Problem requirements: Show every line in the rows below that contains the word "pixels".

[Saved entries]
## begin

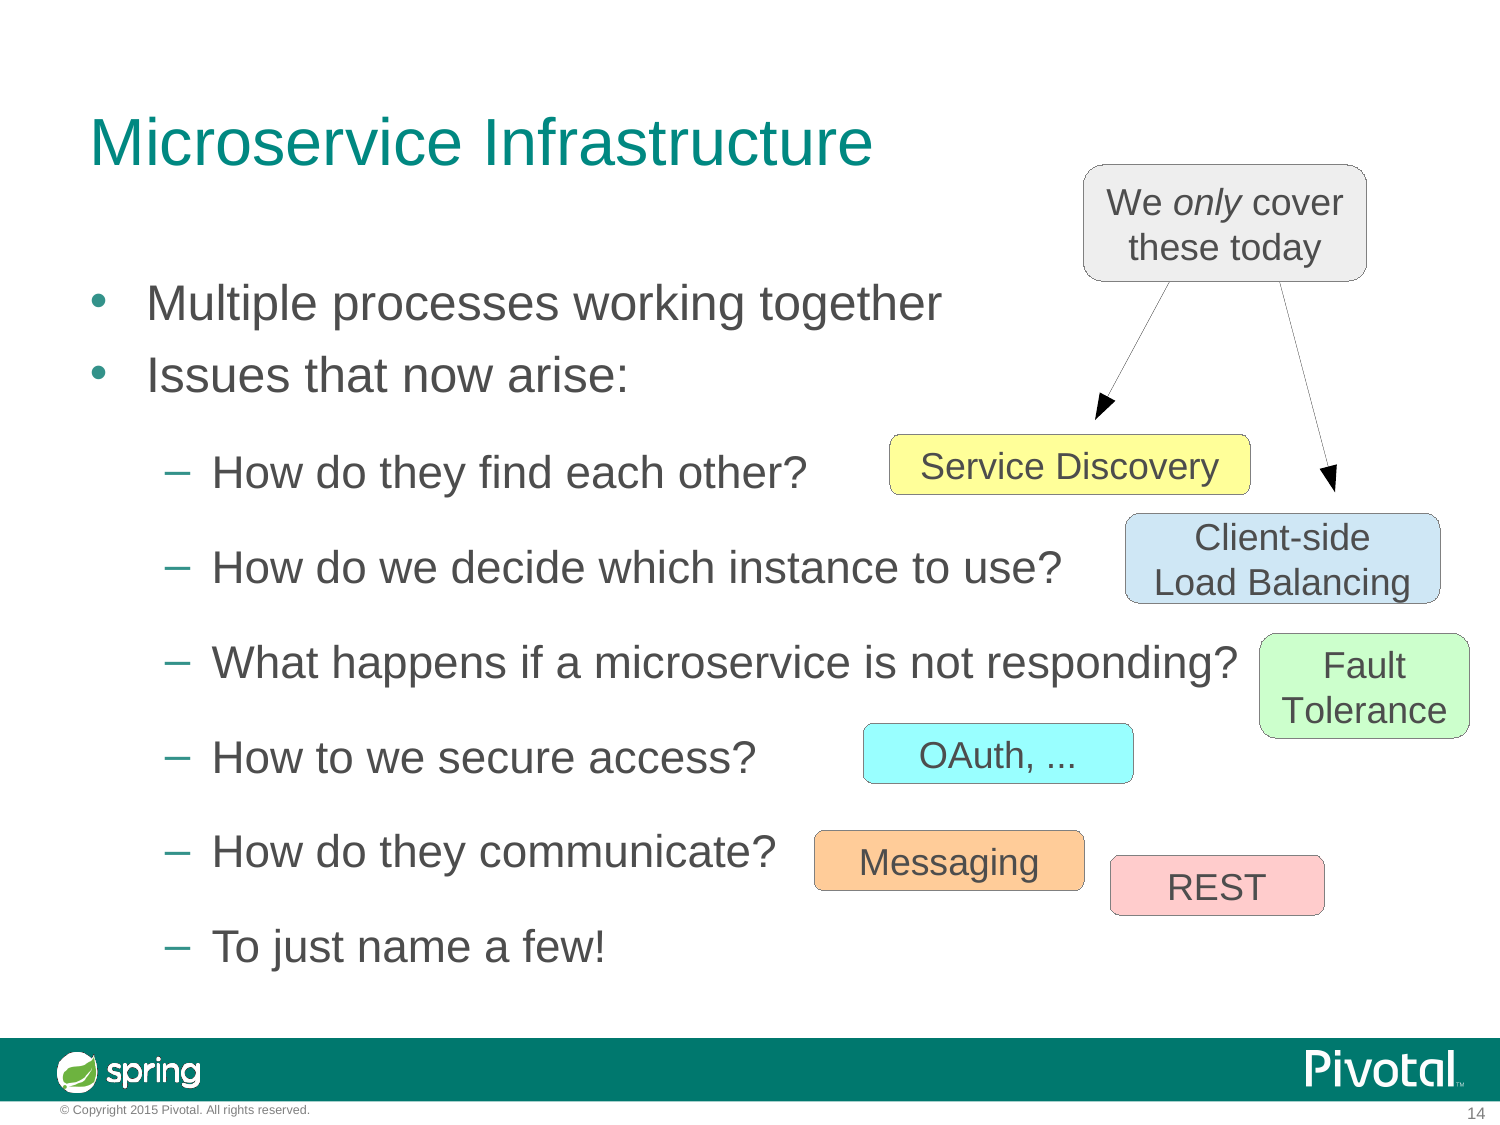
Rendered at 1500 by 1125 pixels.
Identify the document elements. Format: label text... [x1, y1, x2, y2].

list Multiple processes working together Issues that now arise: How do they find each other? How do we decide which instance to use? What happens if a microservice is not responding? How to we secure access? How do they communicate? To just name a few! [75, 262, 1426, 980]
title Microservice Infrastructure [75, 45, 1426, 233]
text_box REST [1110, 855, 1325, 916]
picture [32, 1041, 210, 1103]
text_box Messaging [814, 830, 1085, 891]
text_box Client-side Load Balancing [1125, 513, 1441, 604]
text_box OAuth, ... [863, 723, 1134, 784]
picture [1306, 1050, 1464, 1087]
text_box We only cover these today [1083, 164, 1367, 282]
text_box Fault Tolerance [1259, 633, 1470, 739]
text_box Service Discovery [889, 434, 1251, 495]
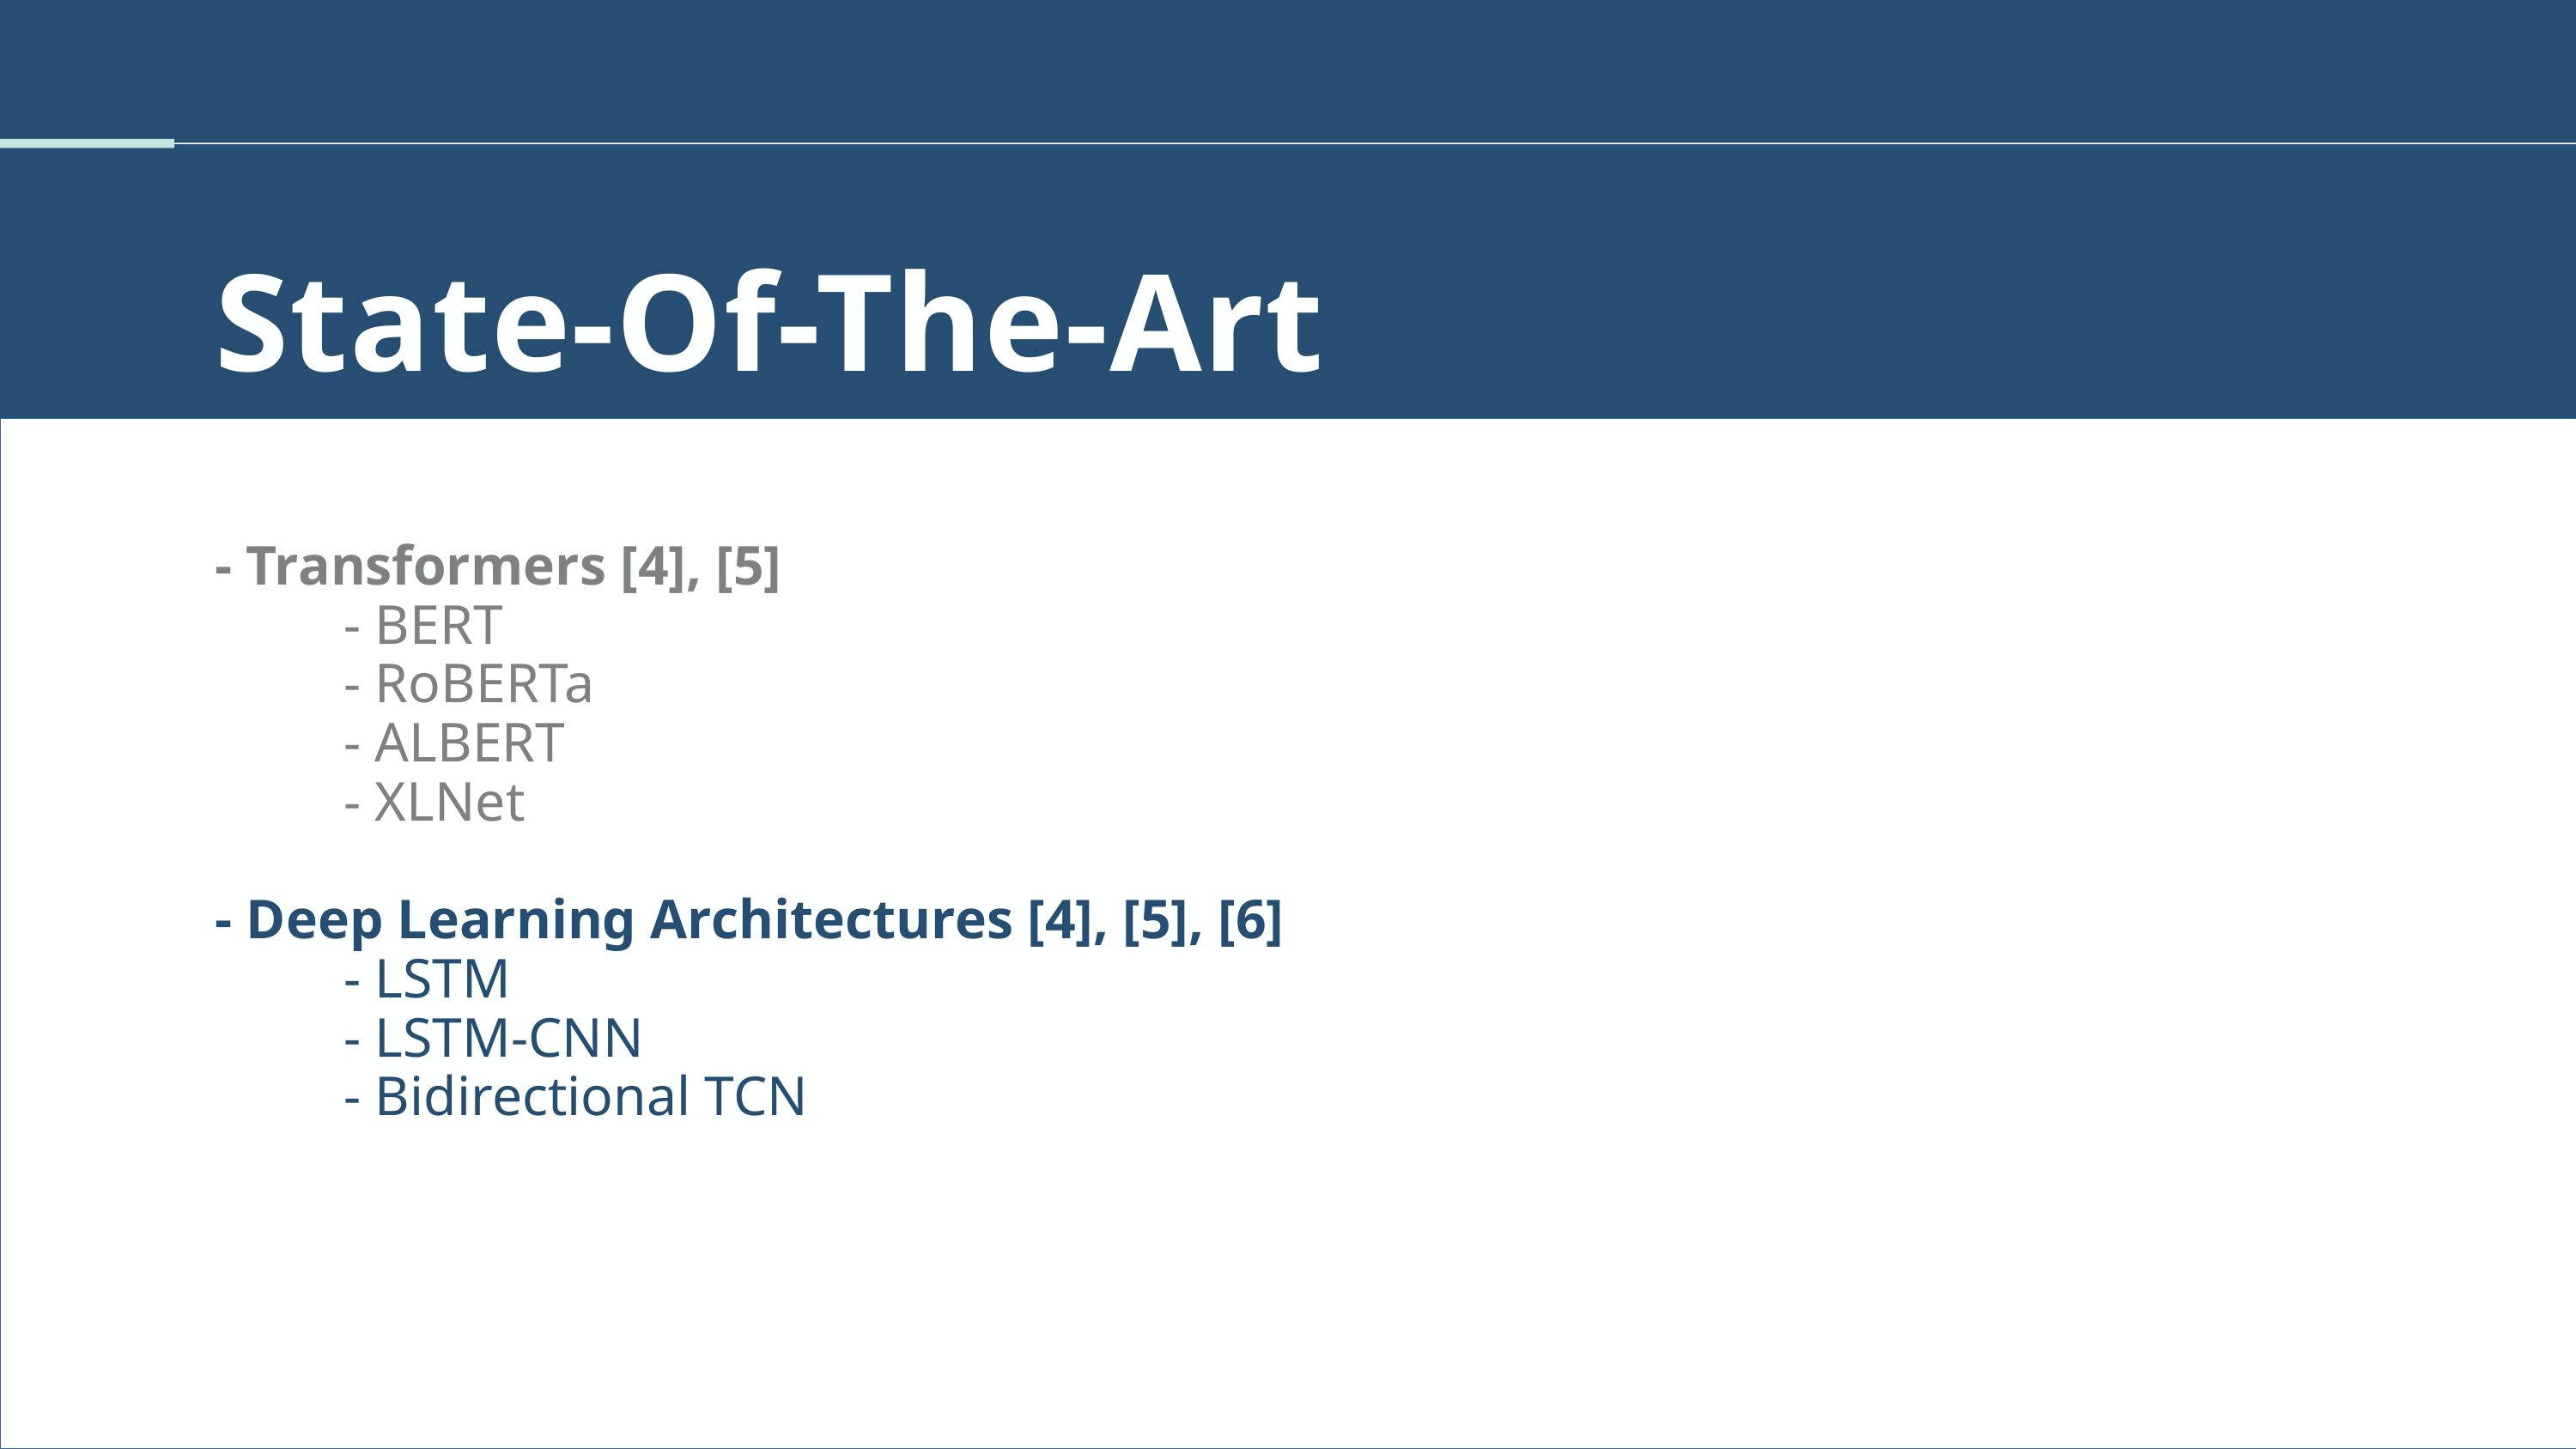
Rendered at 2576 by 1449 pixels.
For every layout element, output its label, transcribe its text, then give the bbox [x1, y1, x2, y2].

text_box [0, 138, 2576, 149]
text_box [0, 418, 2576, 1449]
text_box State-Of-The-Art [215, 250, 1352, 398]
text_box - Transformers [4], [5] - BERT - RoBERTa - ALBERT - XLNet - Deep Learning Architectures [4], [5], [6] - LSTM - LSTM-CNN - Bidirectional TCN [215, 536, 1352, 1127]
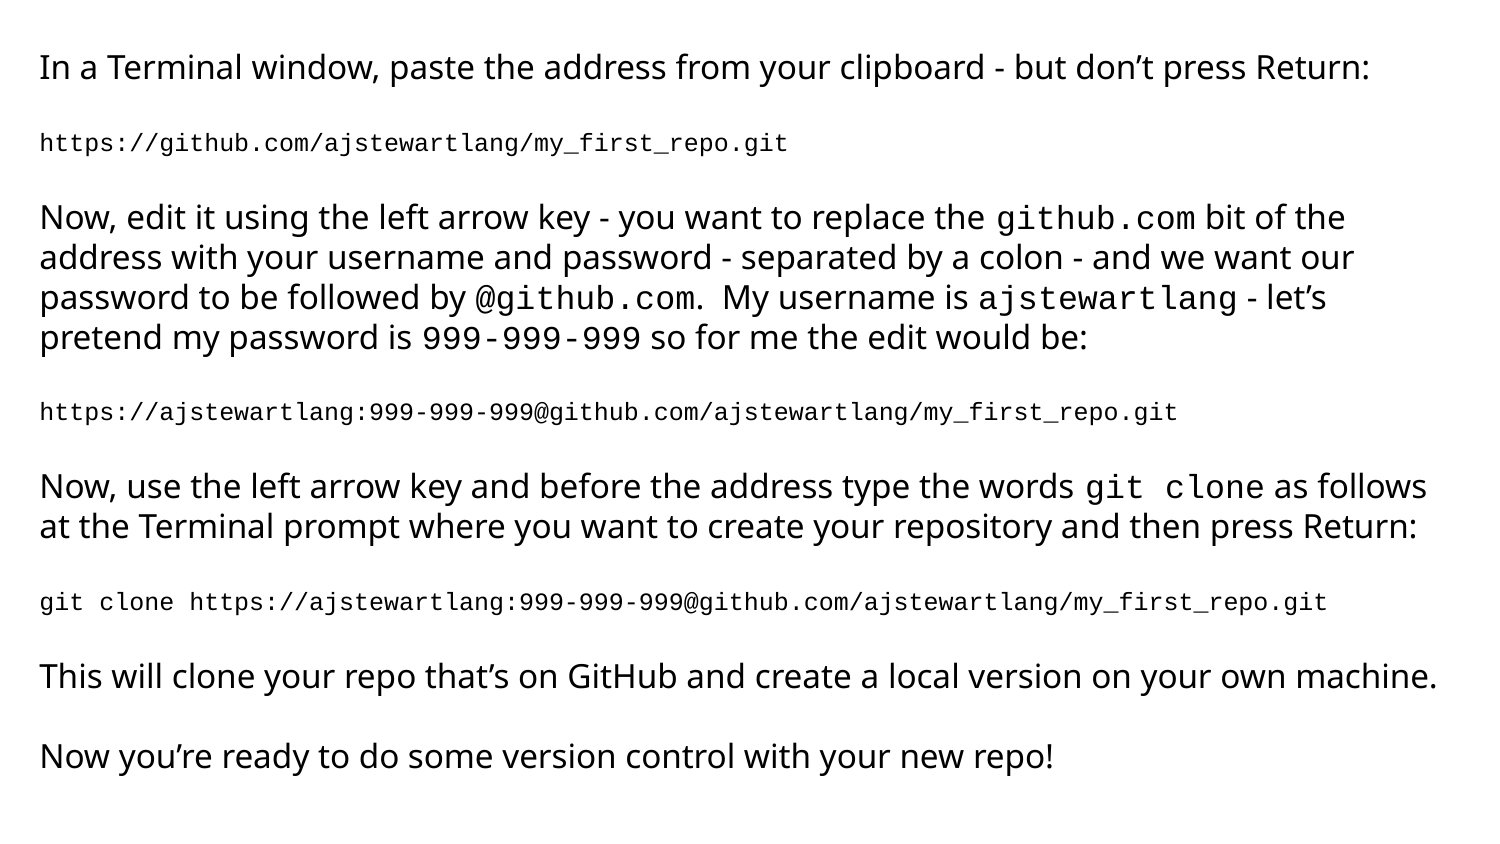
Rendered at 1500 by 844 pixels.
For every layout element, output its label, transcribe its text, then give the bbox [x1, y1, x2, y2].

text_box In a Terminal window, paste the address from your clipboard - but don’t press Return: https://github.com/ajstewartlang/my_first_repo.git Now, edit it using the left arrow key - you want to replace the github.com bit of the address with your username and password - separated by a colon - and we want our password to be followed by @github.com. My username is ajstewartlang - let’s pretend my password is 999-999-999 so for me the edit would be: https://ajstewartlang:999-999-999@github.com/ajstewartlang/my_first_repo.git Now, use the left arrow key and before the address type the words git clone as follows at the Terminal prompt where you want to create your repository and then press Return: git clone https://ajstewartlang:999-999-999@github.com/ajstewartlang/my_first_repo.git This will clone your repo that’s on GitHub and create a local version on your own machine. Now you’re ready to do some version control with your new repo! [24, 31, 1475, 827]
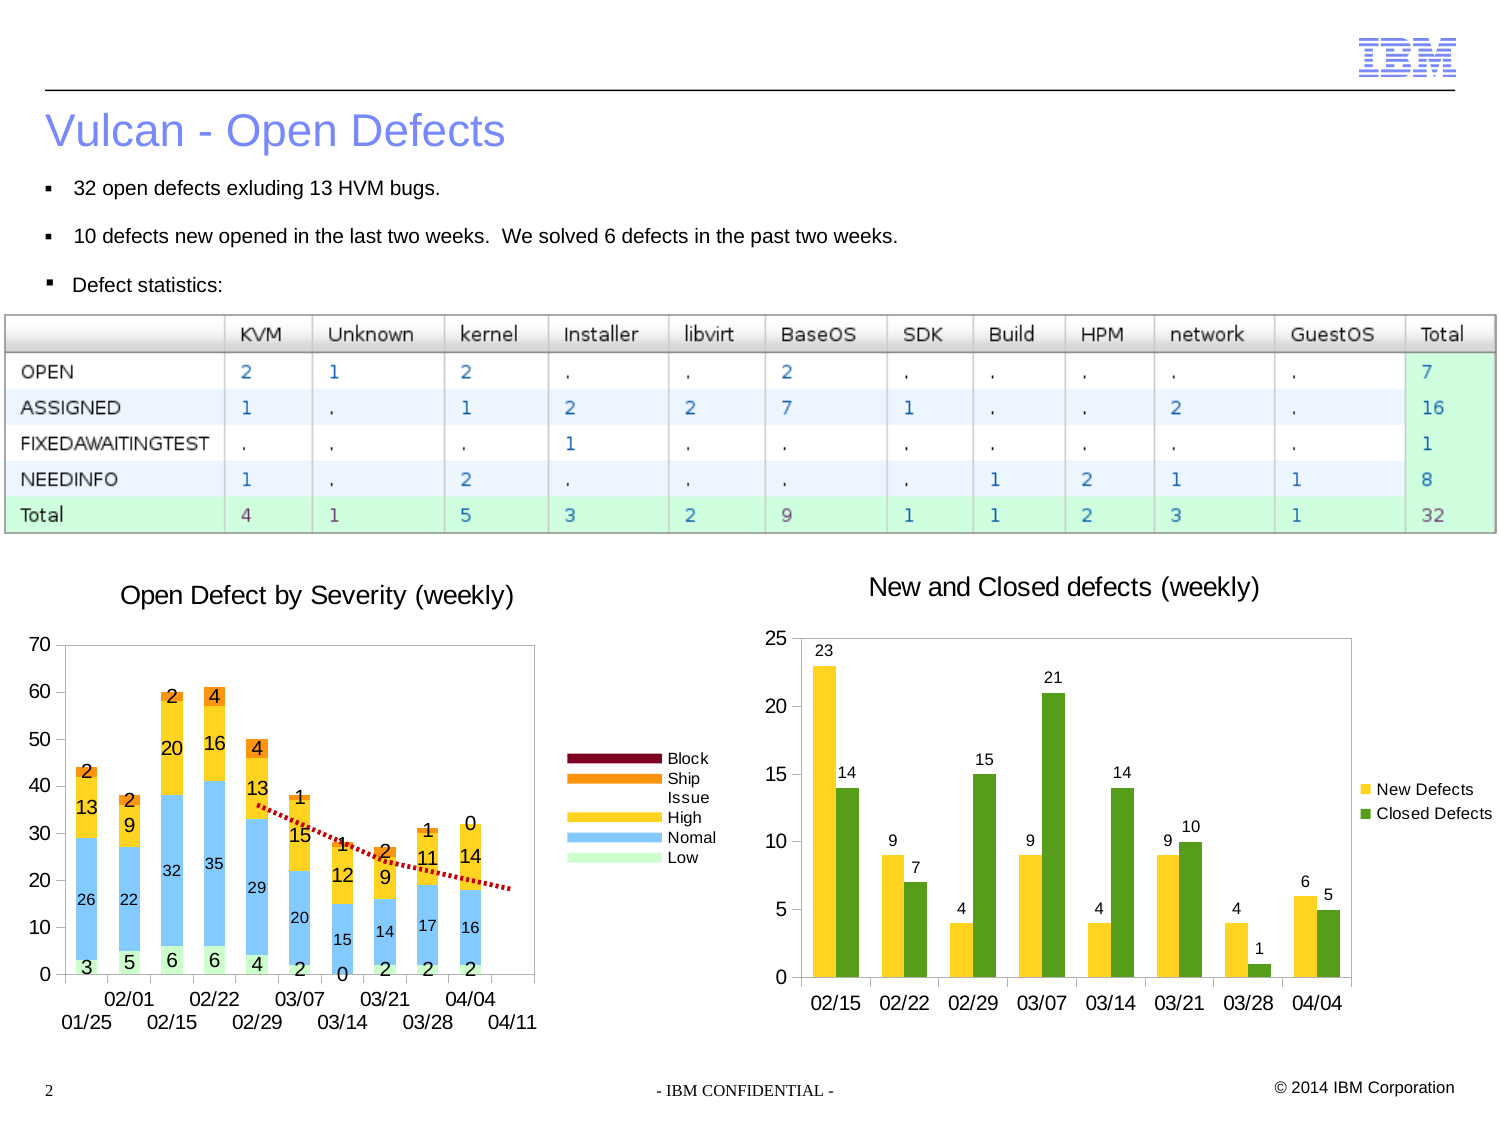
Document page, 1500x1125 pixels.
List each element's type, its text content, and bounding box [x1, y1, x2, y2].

list 32 open defects exluding 13 HVM bugs. 10 defects new opened in the last two weeks. We solved 6 defects in the past two weeks. Defect statistics: [30, 169, 1430, 307]
picture [1359, 37, 1456, 77]
chart [739, 551, 1500, 1052]
picture [0, 310, 1500, 537]
chart [5, 568, 731, 1035]
title Vulcan - Open Defects [30, 97, 1456, 203]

## end

Written answer:
Rendered at 1500 by 1125 pixels.
Rendered at 2576 by 1449 pixels.
Rendered at 1500 by 844 pixels.
Document page, 1500x1125 pixels.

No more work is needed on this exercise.